With a guilty feeling, she came back to the business in hand and listened to herself talking like a Victrola. That was no way to act. One must put oneself over. Mr. Butts was looking at the pictures on the walls with a thoughtful eye, a competitive eye. She smiled at him, glowing with all the force of her personality.
“I’ll tell you what effect that has on me, Mr. Butts,” she said confidentially. “When I stand there in that canyon I get the queerest feeling.” It was true, that was the worst of all, she thought. The idea of telling him! “When I’m there I can’t help feeling that the people who used to live in those caves are still there, in a way. They’re being very quiet, and looking at me.” She paused and stared at him with wide eyes. “It’s silly of me, isn’t it?”

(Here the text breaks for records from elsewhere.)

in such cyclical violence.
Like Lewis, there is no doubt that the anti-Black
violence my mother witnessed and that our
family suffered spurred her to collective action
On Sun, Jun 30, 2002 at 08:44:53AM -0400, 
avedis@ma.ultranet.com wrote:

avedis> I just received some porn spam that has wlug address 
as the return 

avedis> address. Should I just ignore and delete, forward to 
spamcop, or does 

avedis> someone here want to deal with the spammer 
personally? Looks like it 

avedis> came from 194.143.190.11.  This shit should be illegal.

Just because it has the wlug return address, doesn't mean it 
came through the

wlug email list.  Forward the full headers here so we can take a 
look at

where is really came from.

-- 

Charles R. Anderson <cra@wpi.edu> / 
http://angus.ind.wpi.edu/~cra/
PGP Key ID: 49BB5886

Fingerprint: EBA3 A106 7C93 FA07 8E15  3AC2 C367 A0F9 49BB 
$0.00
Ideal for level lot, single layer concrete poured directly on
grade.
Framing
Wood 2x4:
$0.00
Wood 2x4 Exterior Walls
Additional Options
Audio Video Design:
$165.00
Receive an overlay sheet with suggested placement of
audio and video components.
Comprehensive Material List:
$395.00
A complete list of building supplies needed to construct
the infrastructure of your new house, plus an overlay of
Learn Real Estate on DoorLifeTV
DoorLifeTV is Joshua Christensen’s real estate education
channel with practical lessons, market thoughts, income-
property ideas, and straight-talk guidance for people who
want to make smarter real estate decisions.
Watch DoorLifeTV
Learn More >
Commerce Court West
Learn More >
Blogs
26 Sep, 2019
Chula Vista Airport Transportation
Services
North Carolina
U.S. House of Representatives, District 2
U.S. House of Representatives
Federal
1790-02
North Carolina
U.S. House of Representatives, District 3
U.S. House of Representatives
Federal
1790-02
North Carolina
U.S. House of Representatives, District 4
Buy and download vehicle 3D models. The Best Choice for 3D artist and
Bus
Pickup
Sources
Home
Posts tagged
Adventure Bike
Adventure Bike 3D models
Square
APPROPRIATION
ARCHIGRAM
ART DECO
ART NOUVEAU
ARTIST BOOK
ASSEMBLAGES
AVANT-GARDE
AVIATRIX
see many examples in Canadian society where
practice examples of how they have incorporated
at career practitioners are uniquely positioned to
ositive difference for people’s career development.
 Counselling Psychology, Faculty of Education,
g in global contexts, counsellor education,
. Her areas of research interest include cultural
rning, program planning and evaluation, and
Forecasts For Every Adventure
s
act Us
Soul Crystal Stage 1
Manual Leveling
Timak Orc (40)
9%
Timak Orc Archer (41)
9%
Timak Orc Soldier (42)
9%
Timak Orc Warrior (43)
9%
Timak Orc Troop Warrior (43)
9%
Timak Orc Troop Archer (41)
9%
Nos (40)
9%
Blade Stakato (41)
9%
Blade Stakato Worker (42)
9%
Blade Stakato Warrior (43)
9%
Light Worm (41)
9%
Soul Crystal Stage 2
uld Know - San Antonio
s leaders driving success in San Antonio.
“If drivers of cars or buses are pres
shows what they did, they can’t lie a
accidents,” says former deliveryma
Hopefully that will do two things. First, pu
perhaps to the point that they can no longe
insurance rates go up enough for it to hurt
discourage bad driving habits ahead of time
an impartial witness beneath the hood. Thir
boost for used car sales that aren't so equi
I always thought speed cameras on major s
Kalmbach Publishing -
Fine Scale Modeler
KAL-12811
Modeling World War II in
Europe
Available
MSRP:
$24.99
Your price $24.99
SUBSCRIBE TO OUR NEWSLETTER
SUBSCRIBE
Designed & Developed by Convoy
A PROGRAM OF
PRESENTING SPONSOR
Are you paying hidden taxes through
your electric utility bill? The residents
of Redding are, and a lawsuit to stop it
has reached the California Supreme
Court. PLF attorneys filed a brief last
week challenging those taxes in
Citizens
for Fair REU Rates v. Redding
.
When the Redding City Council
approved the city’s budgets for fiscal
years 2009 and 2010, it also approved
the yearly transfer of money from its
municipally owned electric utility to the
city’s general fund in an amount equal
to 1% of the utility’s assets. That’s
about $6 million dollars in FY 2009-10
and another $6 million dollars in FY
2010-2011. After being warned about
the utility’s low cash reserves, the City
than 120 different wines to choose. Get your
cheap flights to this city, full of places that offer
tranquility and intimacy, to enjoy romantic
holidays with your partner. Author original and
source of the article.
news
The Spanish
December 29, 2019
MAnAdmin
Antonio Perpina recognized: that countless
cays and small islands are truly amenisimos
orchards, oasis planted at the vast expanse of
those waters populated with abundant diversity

Yes, she had him. He looked down at her and thought about Frijoles and the dead cave-dwellers, and he looked at her again and thought of the lost ages when men were men, and of the ladder he had climbed today, and of the letter he could write home about it. She knew it. She had him.
“You do?” he asked, and there was actually a kindly glint in that fishy eye. “So that’s how it makes you feel, does it?”
He rubbed his chin. He looked at her and saw her as a person instead of a courier, a person who had watched him climb that ladder. There would be no letter to the company. She had him.
“Well, well, well,” he said jovially. “Well well well.”